All of sudden she could no longer breathe. Doubled over at the waist, she let Vanessa lead her outside. Then, rushing to the railing, Callie leaned over the wood, hyperventilating. A breeze billowed off the ocean and dark waves tossed against the sand, but Callie failed to notice, her vision now completely blurred.
“Is she okay?” a male voice called, coming closer, followed by footsteps and the smell of tobacco.
“Gregory, I really think we should mind our own business—”
That had to be Alessandra, trailing at his heels, but Callie didn’t bother to look: leaning over the railing and dry heaving despite being stone-cold sober.
“What’s wrong?” the voice—Gregory’s—repeated. Quiet, insistent.
“It’s that jerk-faced a-hole,” Vanessa muttered in reply. “He’s inside . . . with Lexi,” she added, patting Callie on the back.
“With Lexi
what
?” Gregory demanded.
“Gregory!” Alessandra’s voice was higher now and louder. “This isn’t any of our—”
“Procreating.” Vanessa snorted ruefully. “Or practically, anyway. Oh—jeez—I’m sorry, I’m an idiot,” she murmured, realizing she’d sent Callie collapsing into a fresh gale of sobs. “Look, I’m not really sure your being here is help—”
“Where?” Gregory’s voice had gone low and dangerous. “Inside? Now?
In front of her
?”
“Gregory, what are you—”
“Wait!” Vanessa interrupted Alessandra, whose hands Gregory had just thrown off his retreating back. “They’re not together anymore; they br— Shit.
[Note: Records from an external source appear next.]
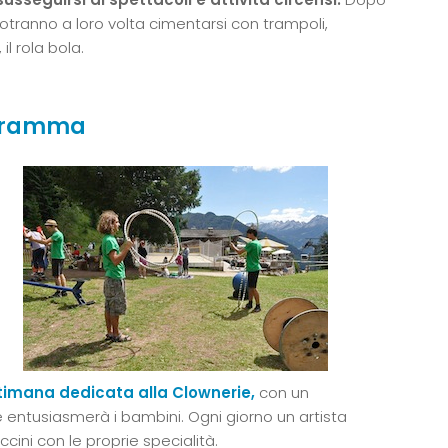
potranno a loro volta cimentarsi con trampoli,
l rola bola.
rogramma
timana dedicata alla Clownerie,
con un
 entusiasmerà i bambini. Ogni giorno un artista
ccini con le proprie specialità.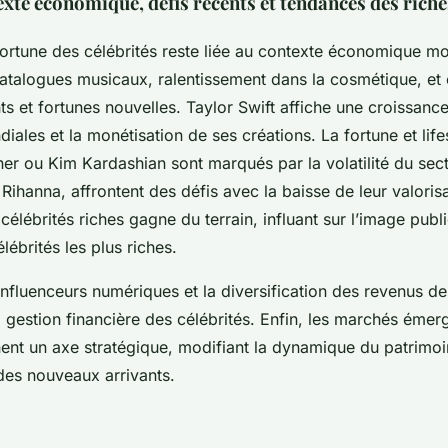
xte économique, défis récents et tendances des riche
 fortune des célébrités reste liée au contexte économique mo
catalogues musicaux, ralentissement dans la cosmétique, et
 et fortunes nouvelles. Taylor Swift affiche une croissanc
ales et la monétisation de ses créations. La fortune et life
r ou Kim Kardashian sont marqués par la volatilité du sec
 Rihanna, affrontent des défis avec la baisse de leur valorisa
célébrités riches gagne du terrain, influant sur l’image publi
ébrités les plus riches.
influenceurs numériques et la diversification des revenus de
a gestion financière des célébrités. Enfin, les marchés émer
ent un axe stratégique, modifiant la dynamique du patrimoi
 des nouveaux arrivants.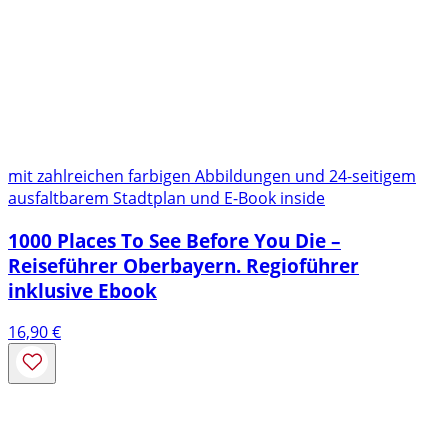
mit zahlreichen farbigen Abbildungen und 24-seitigem
ausfaltbarem Stadtplan und E-Book inside
1000 Places To See Before You Die –
Reiseführer Oberbayern. Regioführer
inklusive Ebook
16,90
€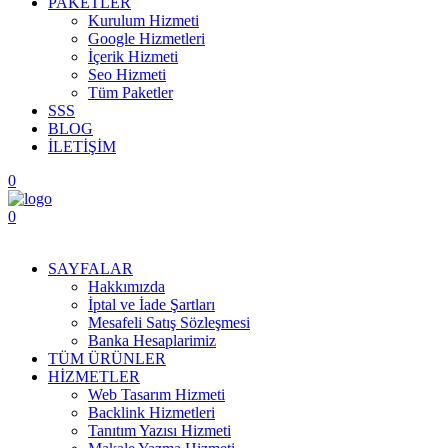
PAKETLER
Kurulum Hizmeti
Google Hizmetleri
İçerik Hizmeti
Seo Hizmeti
Tüm Paketler
SSS
BLOG
İLETİŞİM
0
0
Menüyü Aç
SAYFALAR
Hakkımızda
İptal ve İade Şartları
Mesafeli Satış Sözleşmesi
Banka Hesaplarimiz
TÜM ÜRÜNLER
HİZMETLER
Web Tasarım Hizmeti
Backlink Hizmetleri
Tanıtım Yazısı Hizmeti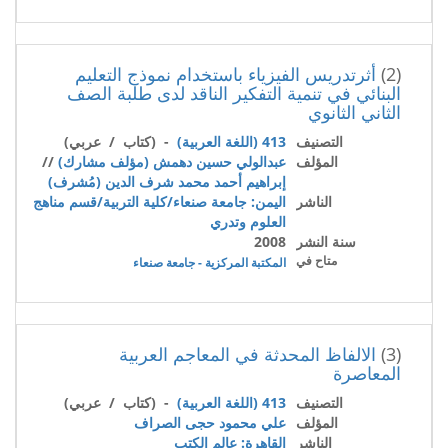
(2)
أثرتدريس الفيزياء باستخدام نموذج التعليم
البنائي في تنمية التفكير الناقد لدى طلبة الصف
الثاني الثانوي
التصنيف
413 (اللغة العربية)
- (كتاب / عربي)
المؤلف
عبدالولي حسين دهمش (مؤلف مشارك)
//
إبراهيم أحمد محمد شرف الدين (مُشرف)
الناشر
اليمن: جامعة صنعاء/كلية التربية/قسم مناهج
العلوم وتدري
سنة النشر
2008
متاح في
المكتبة المركزية - جامعة صنعاء
(3)
الالفاظ المحدثة في المعاجم العربية
المعاصرة
التصنيف
413 (اللغة العربية)
- (كتاب / عربي)
المؤلف
علي محمود حجى الصراف
الناشر
القاهرة: عالم الكتب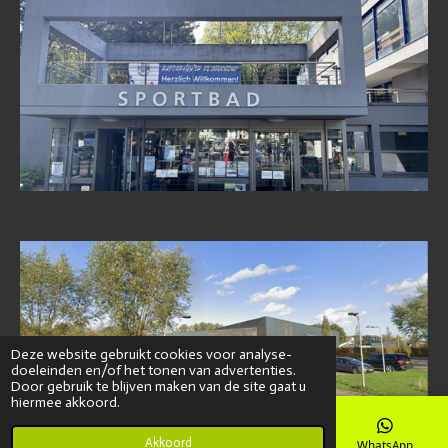
Deze website gebruikt cookies voor analyse-
doeleinden en/of het tonen van advertenties.
Door gebruik te blijven maken van de site gaat u
hiermee akkoord.
Akkoord
E-mailadres
Kaart
Instagram
WhatsApp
Shit!” she yelled. Clearly he hadn’t heard a word, already inside and halfway across the dance floor.
Pulling herself together, Callie turned just in time to see Alessandra running after him, cursing under her breath. “What—”
Vanessa spread one hand over her eyes and groaned. “I think we may be in for Mad Hatter’s: Spring Break edition.”
“What!” Callie cried, wiping her cheeks.
“Come on,” Vanessa said warily, grabbing Callie’s hand and pulling her back inside.
Total chaos appeared to have broken loose:
The music had stopped.
A large circle had formed around the dance floor.
Gregory stood in one corner, struggling against the restraining grips of Matt, OK, and another freshman guy. Blood gushed from his lip, but he appeared not to notice, fighting for his freedom so he could presumably take another crack at Clint.
Tyler stood in front of Clint in the opposite corner, one palm planted firmly against his chest, the other gripping his shoulder. He was whispering fiercely at Clint, who had one hand clapped over his left eye and kept shaking his head and pointing at Gregory.